On the evening of May 16, 2010, Vijjobai Talami, the headwoman of Gumiapal village, phoned CGNet Swara, a fledgling mobile phone-based citizen journalism service. Talami provided a firsthand report about what happened that morning deep in the forests of the central Indian state of Chhattisgarh: “The police came and searched our village and burnt our houses and grain. They shot dead two villagers, saying they are Maoists. But they were defenseless people who were killed for no reason.”
Since 2005, Indian security forces have been locked in a brutal civil war with Maoist insurgents in the villages and forests of Chhattisgarh. The conflict has claimed more than five thousand lives already—guerrillas and security personnel, but also scores of anonymous, unarmed villagers whom the state, often presenting little evidence, dubs insurgents. The victims overwhelmingly come from places like Gumiapal, inhabited by India’s culturally distinct and socioeconomically marginalized indigenous communities, known as Adivasis.
Their forests sit atop some of the world’s richest reserves of coal and iron ore. In the conflict zone’s epicenter in the Dantewada district in south Chhattisgarh, trains ferry out iron ore for domestic and international markets, but villages have little access to quality public schools, health care, potable water, or public transport. Industrialization and extraction have brought state-backed dispossession of Adivasis, whose protests are crushed and lands taken under a colonial-era acquisition law.
Official neglect and contempt toward the Adivasis eased the Maoists’ establishment of a “liberated zone” in the forests.

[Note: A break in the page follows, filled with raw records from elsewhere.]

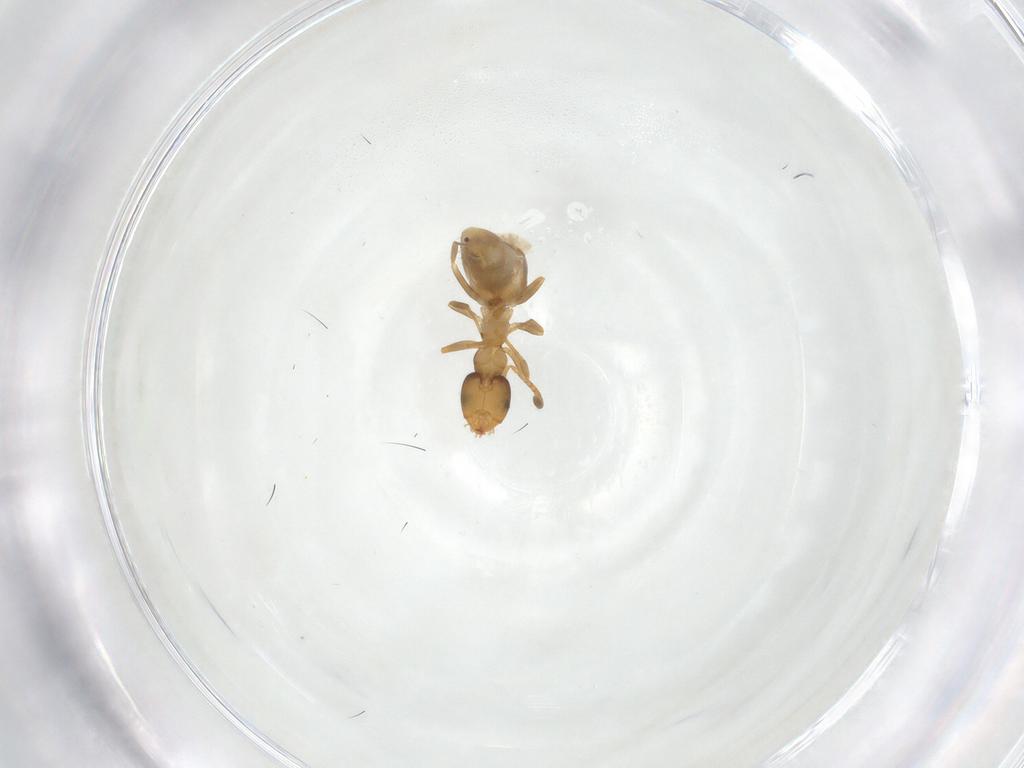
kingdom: Animalia
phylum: Arthropoda
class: Insecta
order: Hymenoptera
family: Formicidae
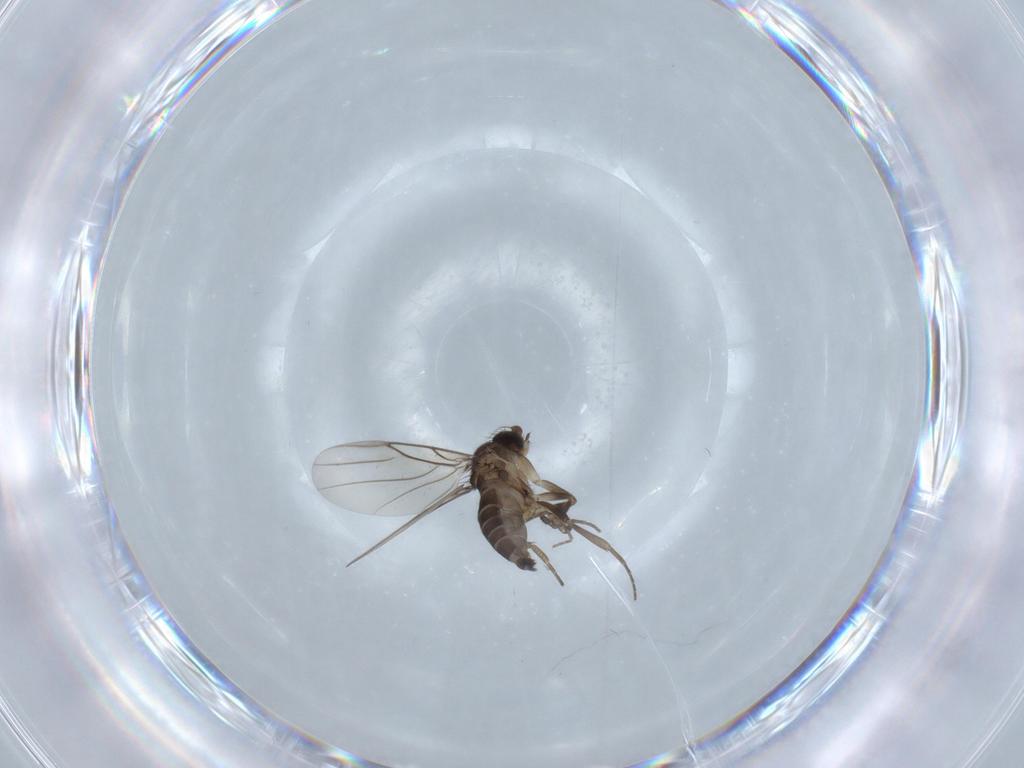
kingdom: Animalia
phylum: Arthropoda
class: Insecta
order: Diptera
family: Phoridae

The territorial struggle has intensified since 2009, when the central government launched Operation Green Hunt and sent in additional paramilitary troops. “Seven more of our villagers have been killed by forces in the past few months. One young girl is in prison. We live in constant fear, never knowing what might happen to us,” Talami told me when we met in late July, as she challenged the official line that the victims were insurgents. But narratives like that are impossible to find in Chhattisgarh’s expanding media, made up of more than a dozen newspapers and half a dozen television news channels.
There are multiple reasons for this vacuum: Adivasi villages can be isolated and located in the conflict zone, making them hard for journalists to reach; the Adivasis’ millennia-old languages lack a written script and are spoken by few outsiders; and newsrooms rarely hire Adivasi journalists due to their marginalization and low levels of literacy. But more damaging are individual journalists’ fear of retribution, and the mainstream media’s news values, shaped by a deepening alignment with Chhattisgarh’s political and economic elite.

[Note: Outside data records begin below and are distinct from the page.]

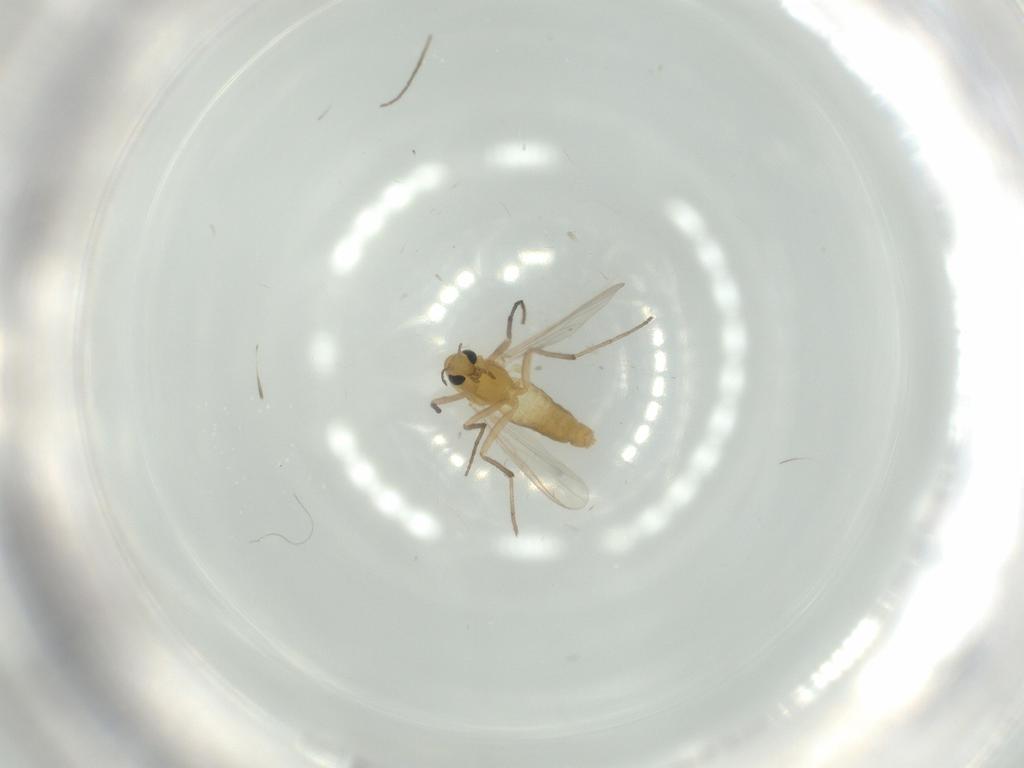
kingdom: Animalia
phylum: Arthropoda
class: Insecta
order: Diptera
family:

When Shubranshu Choudhary, a former BBC producer, returned to his home state of Chhattisgarh in the midst of the civil war, he was troubled by the absence of the Adivasi in the state’s media. “I thought the Maoist rebellion was in many ways a failure of communication, since there were no spaces which truly reflected the Adivasi’s problems and concerns,” Choudhary says.
As a Knight International Journalism Fellow in 2009, Choudhary began scouting for inexpensive technologies that might support a grassroots platform where the Adivasis could share their own stories. In the forested villages, where there are few televisions and newspapers aren’t distributed, Choudhary reasoned that the outlet would have to be voice-based, which would allow universal access and build on Adivasi traditions of oral expression. Villagers who contributed would not encounter editorial gatekeepers; there would only be a set of trained moderators charged with fact-checking postings to the extent possible.

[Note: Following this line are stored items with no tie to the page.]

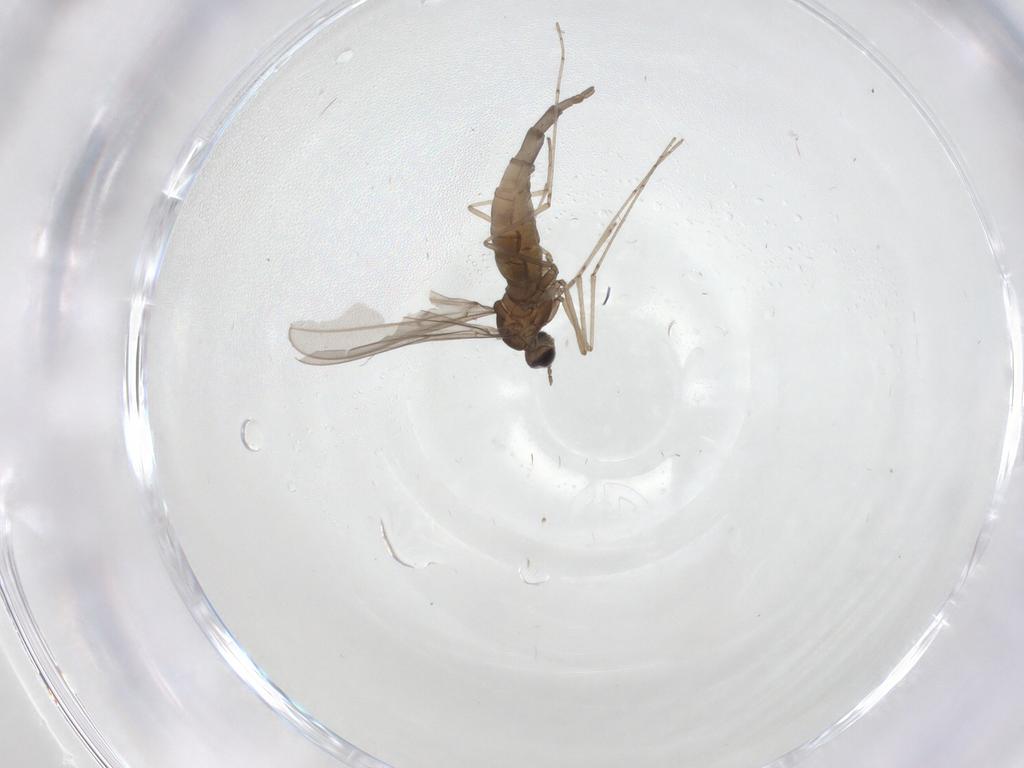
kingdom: Animalia
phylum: Arthropoda
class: Insecta
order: Diptera
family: Cecidomyiidae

India’s cellular boom—and continuing restrictions on news content on private FM radio stations—drew Choudhary to a phone-based platform. In February 2010, he launched CGNet Swara, a word that means “voice” in many Indian languages. Today, villagers use cell phones (available in rural India for 1,000 rupees—about $20) to call Swara and post their news, and listen to others’ contributions. The content is also posted on Swara’s website. “The idea was to make the medium as simple as possible, so that the villagers could use it, own and define it for themselves,” says Bill Theis, a Microsoft researcher based in Bangalore who helped develop the service’s technology.